[Given text]
********************

The Civil War: A Narrative: Volume 3: Red River to Appomattox

Home > Nonfiction > The Civil War: A Narrative: Volume 3: Red River to Appomattox > Page 131
The Civil War: A Narrative: Volume 3: Red River to Appomattox Page 131

by Shelby Foote


  Griffin — crusty Griffin, whom Grant had advised Meade to place in arrest for insubordination on his second day over the Rapidan — now headed the V Corps. Warren, deep in the rebel rear with Crawford, corralling prisoners as they came streaming north across the fields and up Ford Road, had sent a staff colonel to inform headquarters of his whereabouts and his success in carrying out the flanking operation, only to have Sheridan scoff at the report. “By God, sir,” he interrupted hotly, “tell General Warren he wasn’t in that fight.” Astonished, the colonel replied that he would dislike to deliver any such message verbally. Might he take it down in writing? “Take it down, sir!” Sheridan barked. “Tell him by God he was not at the front.” Nor was that all. At their sundown meeting he formally notified Griffin that he was to take over in place of Warren, to whom a hastily scrawled field order soon was on its way: “Major General Warren, commanding the Fifth Army Corps, is relieved from duty, and will at once report for orders to Lieutenant General Grant, commanding Armies of the United States. By command of Major General Sheridan.”

  All the same, though he now felt he had an infantry chief he could depend on, he called off the pursuit he had been urging. In part this was because of the encumbrance of so many grayback prisoners that he used their discarded rifles to corduroy the worst stretches of road; but mainly it was because, on second thought — detached as he was from the rest of the army — he concentrated instead on bracing his victory-scattered troops for the counterattack Lee’s opponents had long since learned to expect in such a crisis. Nightfall cooled his blood, and with it his temper, even to the point where he came close to a downright apology for some of the rough talk he had unloaded on subordinates today. “You know how it is,” he told a group of V Corps officers gathered around a Five Forks campfire. “We had to carry this place, and I was fretted all day until it was done.” None of this applied to their former chief, however, and he had said as much to Warren himself when the New Yorker rode up to headquarters in the gathering dusk and asked him to reconsider the order issued for his removal in the heat of battle. “Reconsider, hell,” Sheridan snorted; “I don’t reconsider my decisions. Obey the order.”

  Sedgwick, Burnside, Hancock, Warren: now all four of the men commanding infantry corps at the time of the Rapidan crossing had departed, the last under conditions not unlike those attending the removal of his predecessor Fitz-John Porter, with whom he had shared an admiration for George McClellan, rejected like them by the powers that were. Reporting as ordered to headquarters at Dabney’s Mill about 10 o’clock that night, he found a celebration of Sheridan’s victory in progress. Grant, he said later, “spoke very kindly of my past services and efforts,” though the best he could do for him now, apparently, was put him in charge of the inactive City Point area, where he sat in the backwash while the guns boomed westward.… Warren began at once to press for a court of inquiry to right the hot-tempered wrong he believed had been done him today. He finally got it, fourteen years later, and after nearly three more years of hearings and deliberation he also received a measure of vindication by the court, which not only cleared him of Sheridan’s charges that he had been negligent at Five Forks, but also criticized the manner of his relief. However, that came three months after Warren himself was in his grave. Buried, as he directed in his will, in civilian clothes and without military ceremony, he would in time stand fully accoutered in bronze on the crest of Little Round Top, where he had saved Meade and, some would say, the Union.

********************

[Source data]
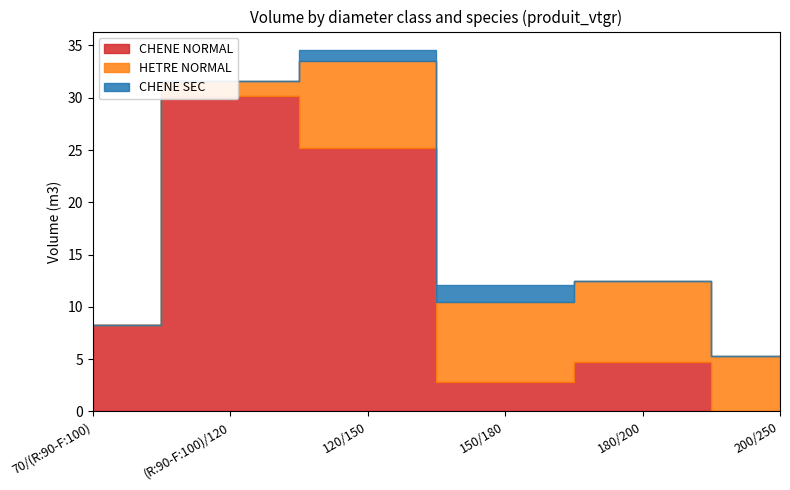

What is the sum of all CHENE NORMAL values?

71.3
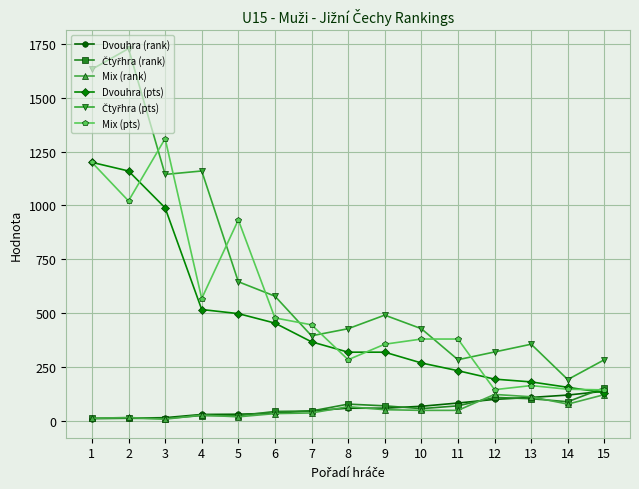

What is the sum of all Mix (pts) values?

7956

********************

[Task to complete]
Answer from the Civil War passage:
(a) Who replaced Warren at the head of the V Corps?
(b) What did Sheridan use the prisoners' discarded rifles for?
(c) Which area did Grant put Warren in charge of after he reported to headquarters?
The lines that come after the Civil War passage are separate material.

[Output]
(a) Griffin
(b) To corduroy the worst stretches of road
(c) The inactive City Point area